| To-do item |
Edit the data below by changing "content marketing" to "marketing de contenu" wherever it appears, and leave everything else unchanged.

(Provided entries Opens)

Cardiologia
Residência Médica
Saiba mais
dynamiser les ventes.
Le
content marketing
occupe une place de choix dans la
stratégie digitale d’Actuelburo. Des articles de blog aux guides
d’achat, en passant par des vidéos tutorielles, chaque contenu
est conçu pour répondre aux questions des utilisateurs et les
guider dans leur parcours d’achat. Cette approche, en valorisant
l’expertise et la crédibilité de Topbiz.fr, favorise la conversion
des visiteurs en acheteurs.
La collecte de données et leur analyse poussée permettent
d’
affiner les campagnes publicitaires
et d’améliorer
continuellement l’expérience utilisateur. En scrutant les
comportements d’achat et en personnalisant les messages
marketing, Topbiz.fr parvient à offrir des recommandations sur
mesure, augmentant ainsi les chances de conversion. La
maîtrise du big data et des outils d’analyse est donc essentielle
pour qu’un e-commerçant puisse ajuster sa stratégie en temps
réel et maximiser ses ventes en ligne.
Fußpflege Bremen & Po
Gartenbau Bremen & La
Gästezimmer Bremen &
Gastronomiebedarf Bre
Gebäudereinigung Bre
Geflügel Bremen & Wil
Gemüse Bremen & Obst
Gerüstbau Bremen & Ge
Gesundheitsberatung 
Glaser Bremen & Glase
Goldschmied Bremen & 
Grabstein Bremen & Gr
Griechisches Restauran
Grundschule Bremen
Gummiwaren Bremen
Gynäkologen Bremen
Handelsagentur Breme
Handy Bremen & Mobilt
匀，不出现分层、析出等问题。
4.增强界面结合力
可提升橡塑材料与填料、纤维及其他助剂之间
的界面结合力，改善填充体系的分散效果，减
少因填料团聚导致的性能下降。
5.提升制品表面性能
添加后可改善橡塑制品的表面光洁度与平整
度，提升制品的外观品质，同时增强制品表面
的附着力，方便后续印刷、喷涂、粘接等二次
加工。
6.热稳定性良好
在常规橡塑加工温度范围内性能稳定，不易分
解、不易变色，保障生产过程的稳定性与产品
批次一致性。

(Provided entries Closes)

| Answer |
Cardiologia
Residência Médica
Saiba mais
dynamiser les ventes.
Le
marketing de contenu
occupe une place de choix dans la
stratégie digitale d’Actuelburo. Des articles de blog aux guides
d’achat, en passant par des vidéos tutorielles, chaque contenu
est conçu pour répondre aux questions des utilisateurs et les
guider dans leur parcours d’achat. Cette approche, en valorisant
l’expertise et la crédibilité de Topbiz.fr, favorise la conversion
des visiteurs en acheteurs.
La collecte de données et leur analyse poussée permettent
d’
affiner les campagnes publicitaires
et d’améliorer
continuellement l’expérience utilisateur. En scrutant les
comportements d’achat et en personnalisant les messages
marketing, Topbiz.fr parvient à offrir des recommandations sur
mesure, augmentant ainsi les chances de conversion. La
maîtrise du big data et des outils d’analyse est donc essentielle
pour qu’un e-commerçant puisse ajuster sa stratégie en temps
réel et maximiser ses ventes en ligne.
Fußpflege Bremen & Po
Gartenbau Bremen & La
Gästezimmer Bremen &
Gastronomiebedarf Bre
Gebäudereinigung Bre
Geflügel Bremen & Wil
Gemüse Bremen & Obst
Gerüstbau Bremen & Ge
Gesundheitsberatung 
Glaser Bremen & Glase
Goldschmied Bremen & 
Grabstein Bremen & Gr
Griechisches Restauran
Grundschule Bremen
Gummiwaren Bremen
Gynäkologen Bremen
Handelsagentur Breme
Handy Bremen & Mobilt
匀，不出现分层、析出等问题。
4.增强界面结合力
可提升橡塑材料与填料、纤维及其他助剂之间
的界面结合力，改善填充体系的分散效果，减
少因填料团聚导致的性能下降。
5.提升制品表面性能
添加后可改善橡塑制品的表面光洁度与平整
度，提升制品的外观品质，同时增强制品表面
的附着力，方便后续印刷、喷涂、粘接等二次
加工。
6.热稳定性良好
在常规橡塑加工温度范围内性能稳定，不易分
解、不易变色，保障生产过程的稳定性与产品
批次一致性。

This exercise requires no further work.